If a fire breaks out, companies are advised to call the emergency services and let it burn out, said Simmonds.
“Contain it, do not let the fire spread, move things out of the way if they are combustible. If you don’t have a firefighting team and the training, then don’t attempt it at all. Pick your fire extinguisher up and leave the area. Don’t do anything. You should call the fire brigade and let them deal with it. They will almost certainly will let it burn,” he said.
“You want it to burn and you want all the chemicals to burn themselves out. That is the approach the fire brigade are taking from small batteries to electric vehicles,” he added.
While current lithium-ion batteries are challenging to control, safety is expected to improve going forward. Not all batteries present the same fire risk, and technological advances will eventually reduce the risk of battery fires.
Lithium iron phosphate (LFP) batteries, for example, are less volatile and burn less ferociously. Longer term, safer battery types are in development, while manufacturers are developing new fire suppression medium and technology.
“Ultimately, we need something that can stop thermal runaway with the current type of lithium-ion batteries. If you can’t stop thermal runaway, the issue will just escalate and continue… The truth is we won’t be needing these solutions for non-flammable technologies with new battery development. They are only really needed for legacy lithium-ion batteries. But of course, also for new battery technologies with flammable content,” said Simmonds.
The goal is to create safer rechargeable batteries for the future, he explained. “The main aim is to eliminate the flammable toxic gas generation, increase energy power density multiple times, shorten the charge duration, extend the operational duration, and reduce the need for materials like lithium, nickel, cobalt and manganese,” he said.
The future will deliver safer and more powerful batteries, stressed Simmonds.
“Lithium-ion batteries pervade all parts of our lives. They are safe, if looked after, maintained correctly and returns are handled well.

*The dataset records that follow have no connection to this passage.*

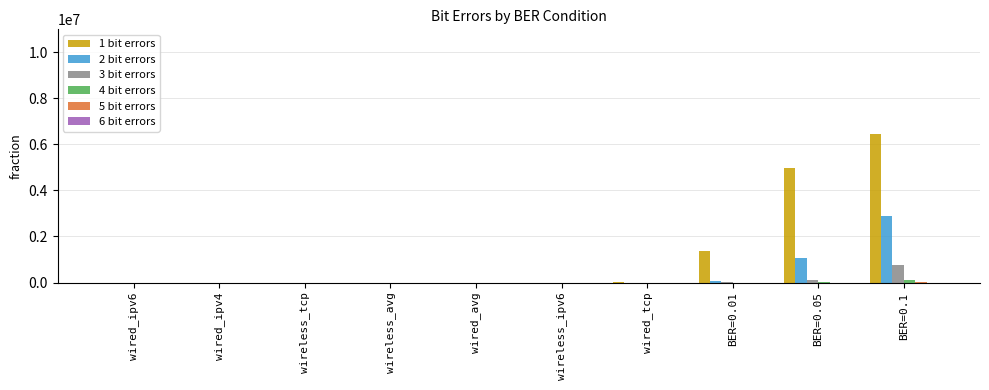

At which category is the sum across all series the highest?

BER=0.1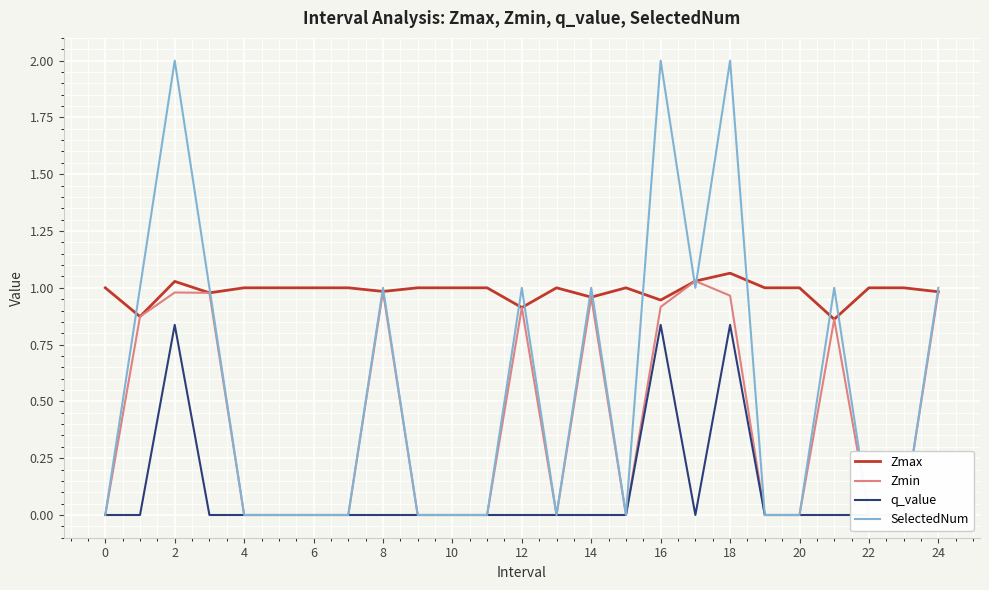

What is the sum of all Zmin values?

10.4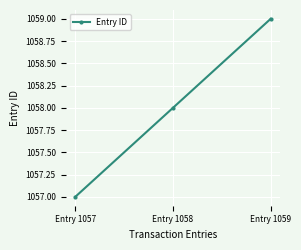

Approximately how many times larger is the value at Entry 1057 compared to Entry 1058?

1.0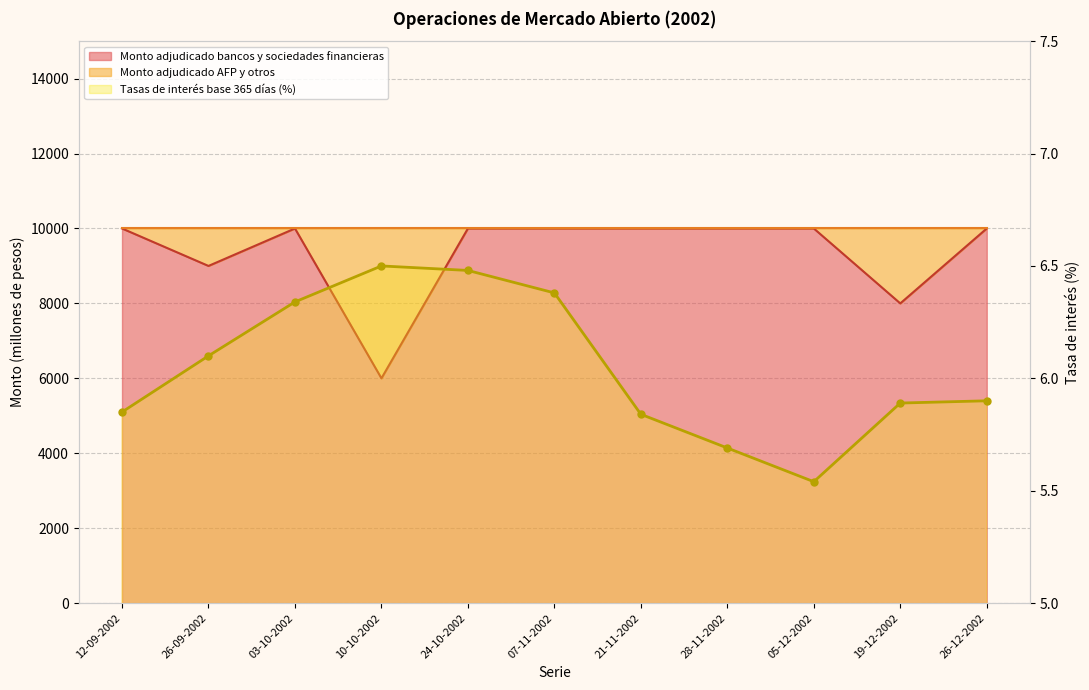

What is the average value of the Tasas de interés base 365 días (porcentaje) series?

6.0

New hazard controls will help reduce the threat from the current lithium-ion batteries, but new technology is coming. It will be safer, and legacy lithium-ion batteries will eventually be replaced. We have probably got 30 years of managing them, but eventually that technology will be replaced,” he said.
In the meantime, QBE recommends a range of measures for companies that use lithium-ion batteries.
Good battery management involves suitable storage – typically separated from other goods, with bulk storage moved offsite. Damaged batteries or returned goods with lithium-ion batteries should be stored outside and away from the main building, until tested.
Buildings with a higher risk of battery fires, such as waste sites or vehicle garages and car parks, should not be built of combustible materials – use sprinkler protection where possible. Vehicles should not be charged under buildings or carparks.